Of 13 patients who received placebo during the first year after resection, 12 elected to initiate infliximab at 1-year follow-up, and 7 of those responded with endoscopic remission. The remaining five required another surgical resection. The patient who did not initiate infliximab ultimately progressed and underwent re-resection, the investigators said.

Overall, the time to first endoscopic recurrence was longer among those originally assigned to infliximab than among those who received placebo (1,231 days vs. 460 days). Additionally, 77.8% of colonoscopies performed on patients who received infliximab identified disease in remission, compared with only 6.1% of colonoscopies performed in patients not receiving biologic therapy.

"This analysis reflects the intermittent nature of use of infliximab and strong temporal relationship between exposure to infliximab and the probability of being in disease remission. To illustrate, compared with those not on biologic therapy, the adjusted rate ratio of patients being in remission while on infliximab was 13.47," they explained.

Also, while the rate of re-resectional surgery was similar among patients who originally received placebo and those who originally received infliximab, the time to repeat surgery was longer for those who originally received infliximab (1,798 vs. 1,058 days), and four of the five infliximab-treated patients who underwent reoperation during long-term follow-up did so after discontinuing infliximab after the initial 12 months, four of six of those without reoperation remained on infliximab for all or nearly all of the follow-up period, and five of seven patients who initially received placebo and who did not undergo reoperation received infliximab for most of the post 1-year follow-up period.

"Among patients on infliximab therapy for at least 60% of the full study period, and irrespective of initial random assignment, the rate of surgical re-resection was significantly lower, compared with those with less frequent use of infliximab (20.0% vs. 64.3%)," the investigators wrote.

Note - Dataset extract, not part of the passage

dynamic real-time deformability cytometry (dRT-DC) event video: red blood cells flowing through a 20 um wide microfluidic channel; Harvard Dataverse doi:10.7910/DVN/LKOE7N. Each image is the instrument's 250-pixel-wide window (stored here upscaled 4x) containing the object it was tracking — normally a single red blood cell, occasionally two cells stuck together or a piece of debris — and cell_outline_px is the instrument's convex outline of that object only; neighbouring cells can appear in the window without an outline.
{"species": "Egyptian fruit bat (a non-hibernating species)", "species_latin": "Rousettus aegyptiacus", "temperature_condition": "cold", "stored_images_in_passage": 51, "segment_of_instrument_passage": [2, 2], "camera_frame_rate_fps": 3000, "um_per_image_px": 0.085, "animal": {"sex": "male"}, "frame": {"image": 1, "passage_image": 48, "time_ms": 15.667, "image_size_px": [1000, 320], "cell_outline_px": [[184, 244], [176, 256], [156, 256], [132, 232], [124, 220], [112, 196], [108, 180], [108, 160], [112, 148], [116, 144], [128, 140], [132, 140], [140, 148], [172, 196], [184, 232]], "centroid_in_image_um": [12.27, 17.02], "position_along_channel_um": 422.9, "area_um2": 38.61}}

The study is limited by several factors, including the small sample size and open-label design, and the fact that stopping and starting therapy was allowed at the discretion of the patient’s physician, with no restrictions placed on the use of concomitant medications.

The findings suggest, however, that patients at high risk for postoperative Crohn’s disease recurrence may benefit from long-term anti-TNF maintenance, the investigators concluded, noting that "results from postoperative anti-TNF studies with larger sample size and randomization to immediate ‘top down’ treatment vs. waiting for endoscopic recurrence are anticipated," they said.

Dr. Regueiro reported serving as a consultant for AbbVie, Janssen, Shire, Takeda, and UCB.